When it becomes easier to track your patriline is when people settle down in one spot especially in cultures where one man has one or many wives who are unrelated to other wives, but women do not marry husbands who are unrelated to each other OR when sets of brothers (with the same patriline) commonly marry sets of sisters (with their own shared patriline).
If anything I'd think matrilines were more common when humans were primarily hunter gatherers and or at least semi-nomadic. Of course I'll have to look into things more and see what theories we have about this.
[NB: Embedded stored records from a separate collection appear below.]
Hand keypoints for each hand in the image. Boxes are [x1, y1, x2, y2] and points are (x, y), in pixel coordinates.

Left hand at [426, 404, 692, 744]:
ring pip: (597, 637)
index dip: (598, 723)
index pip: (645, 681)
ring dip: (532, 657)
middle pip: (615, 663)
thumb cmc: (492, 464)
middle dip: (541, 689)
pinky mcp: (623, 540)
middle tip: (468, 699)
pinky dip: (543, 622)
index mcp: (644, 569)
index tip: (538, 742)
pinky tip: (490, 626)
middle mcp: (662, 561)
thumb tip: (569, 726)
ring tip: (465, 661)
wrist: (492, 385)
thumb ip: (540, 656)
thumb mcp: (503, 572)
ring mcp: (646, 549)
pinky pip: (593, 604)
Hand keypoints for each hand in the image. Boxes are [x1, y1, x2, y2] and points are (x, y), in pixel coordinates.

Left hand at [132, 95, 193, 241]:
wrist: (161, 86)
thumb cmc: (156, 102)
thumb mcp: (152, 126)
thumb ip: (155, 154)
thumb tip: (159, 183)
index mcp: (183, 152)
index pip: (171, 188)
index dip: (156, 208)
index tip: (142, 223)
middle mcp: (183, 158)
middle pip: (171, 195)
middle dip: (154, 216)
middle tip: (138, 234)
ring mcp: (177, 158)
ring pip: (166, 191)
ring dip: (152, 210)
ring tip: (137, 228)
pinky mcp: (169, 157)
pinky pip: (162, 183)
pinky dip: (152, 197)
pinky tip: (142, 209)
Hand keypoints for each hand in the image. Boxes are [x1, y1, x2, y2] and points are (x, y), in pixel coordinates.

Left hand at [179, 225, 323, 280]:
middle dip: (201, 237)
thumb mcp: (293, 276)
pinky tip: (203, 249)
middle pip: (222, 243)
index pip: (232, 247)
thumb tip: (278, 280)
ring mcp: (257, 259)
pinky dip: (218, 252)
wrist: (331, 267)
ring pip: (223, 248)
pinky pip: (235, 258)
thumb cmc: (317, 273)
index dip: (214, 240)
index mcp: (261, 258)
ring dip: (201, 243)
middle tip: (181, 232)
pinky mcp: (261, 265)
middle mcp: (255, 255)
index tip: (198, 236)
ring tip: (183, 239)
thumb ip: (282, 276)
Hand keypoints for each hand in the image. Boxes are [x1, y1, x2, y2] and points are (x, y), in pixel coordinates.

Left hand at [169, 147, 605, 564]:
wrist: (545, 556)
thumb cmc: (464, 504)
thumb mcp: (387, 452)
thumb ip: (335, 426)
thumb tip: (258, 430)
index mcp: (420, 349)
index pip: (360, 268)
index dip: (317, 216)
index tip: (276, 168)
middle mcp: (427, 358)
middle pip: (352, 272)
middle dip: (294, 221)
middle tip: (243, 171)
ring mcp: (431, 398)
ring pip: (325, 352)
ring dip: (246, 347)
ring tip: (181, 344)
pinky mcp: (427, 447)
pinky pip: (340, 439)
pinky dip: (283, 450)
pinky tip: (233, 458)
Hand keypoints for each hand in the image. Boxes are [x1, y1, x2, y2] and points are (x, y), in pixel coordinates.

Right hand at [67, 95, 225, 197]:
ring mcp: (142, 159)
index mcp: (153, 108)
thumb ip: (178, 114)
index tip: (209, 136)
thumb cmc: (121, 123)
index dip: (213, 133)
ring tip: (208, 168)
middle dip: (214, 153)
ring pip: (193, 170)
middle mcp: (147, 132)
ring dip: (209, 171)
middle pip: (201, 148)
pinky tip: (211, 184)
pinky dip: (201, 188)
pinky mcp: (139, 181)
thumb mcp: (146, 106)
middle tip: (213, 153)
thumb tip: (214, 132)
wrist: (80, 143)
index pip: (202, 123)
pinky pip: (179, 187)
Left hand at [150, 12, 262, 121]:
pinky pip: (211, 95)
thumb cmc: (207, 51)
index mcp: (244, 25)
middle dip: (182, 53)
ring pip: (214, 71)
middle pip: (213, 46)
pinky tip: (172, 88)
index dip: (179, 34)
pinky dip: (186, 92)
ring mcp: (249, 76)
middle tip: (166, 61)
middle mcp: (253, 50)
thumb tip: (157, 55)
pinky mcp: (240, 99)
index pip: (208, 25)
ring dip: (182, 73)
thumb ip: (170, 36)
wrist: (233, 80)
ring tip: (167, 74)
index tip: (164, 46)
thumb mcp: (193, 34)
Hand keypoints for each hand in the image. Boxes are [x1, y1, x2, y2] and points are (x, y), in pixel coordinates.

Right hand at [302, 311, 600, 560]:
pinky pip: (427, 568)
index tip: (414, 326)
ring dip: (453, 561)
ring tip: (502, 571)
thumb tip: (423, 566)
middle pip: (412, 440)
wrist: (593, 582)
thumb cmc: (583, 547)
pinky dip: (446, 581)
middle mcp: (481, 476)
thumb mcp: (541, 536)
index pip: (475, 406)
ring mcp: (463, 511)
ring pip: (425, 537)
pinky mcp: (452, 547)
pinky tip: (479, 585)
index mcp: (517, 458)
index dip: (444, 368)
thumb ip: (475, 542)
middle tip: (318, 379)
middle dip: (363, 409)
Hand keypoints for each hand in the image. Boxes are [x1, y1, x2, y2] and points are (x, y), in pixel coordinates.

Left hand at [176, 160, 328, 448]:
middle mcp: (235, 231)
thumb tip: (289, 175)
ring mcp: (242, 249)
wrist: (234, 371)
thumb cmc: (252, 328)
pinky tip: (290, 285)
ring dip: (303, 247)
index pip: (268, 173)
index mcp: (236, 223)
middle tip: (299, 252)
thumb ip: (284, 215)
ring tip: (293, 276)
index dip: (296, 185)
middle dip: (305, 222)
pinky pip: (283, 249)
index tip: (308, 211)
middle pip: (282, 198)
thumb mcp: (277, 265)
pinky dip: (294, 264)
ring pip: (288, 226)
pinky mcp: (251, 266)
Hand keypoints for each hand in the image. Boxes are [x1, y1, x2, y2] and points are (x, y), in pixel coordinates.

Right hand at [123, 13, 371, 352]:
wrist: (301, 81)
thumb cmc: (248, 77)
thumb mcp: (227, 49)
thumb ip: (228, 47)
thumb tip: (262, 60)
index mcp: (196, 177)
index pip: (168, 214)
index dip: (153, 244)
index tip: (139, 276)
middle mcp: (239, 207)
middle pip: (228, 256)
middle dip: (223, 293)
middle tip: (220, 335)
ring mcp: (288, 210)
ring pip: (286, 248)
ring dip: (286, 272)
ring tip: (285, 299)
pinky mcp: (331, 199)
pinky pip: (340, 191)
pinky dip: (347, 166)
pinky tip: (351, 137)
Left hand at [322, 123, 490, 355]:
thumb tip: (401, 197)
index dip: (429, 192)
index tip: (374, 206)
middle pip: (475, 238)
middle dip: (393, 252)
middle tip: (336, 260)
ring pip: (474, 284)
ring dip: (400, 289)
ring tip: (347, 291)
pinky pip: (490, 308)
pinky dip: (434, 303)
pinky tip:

As far as infanticide, especially depending on birth order, I don't think any culture would want too high of an imbalance in the sexes unless there were drastic reasons for it, so after one or two of the "preferred sex" they wouldn't want to kill more children if possible. The one culture I've heard is supposedly "matriarchal" is also polyandrous and semi-nomadic, and they live somewhere that having more people doesn't always mean more food, but they seem to prefer to just space out births rather than leave or kill a child already born. I never seem to find mention of them and now I can't remember the name, but I might base Danpyr social structure loosely on this (with the added complication of having 2 "male" sexes).
Posted February 3rd
Did I respond satisfactorily to all your posts in this thread?
Or do you have any additional observations, or questions, or research discoveries?
Posted February 26th
> Did I respond satisfactorily to all your posts in this thread?
> Or do you have any additional observations, or questions, or research discoveries?
@chiarizio I think you have, with the exception of if you have anything to add or discuss stemming from my last post. I don't have anything else to add myself, or any new thoughts currently.
Posted March 9th
I still need to answer @linguistcat:’s February 3rd post.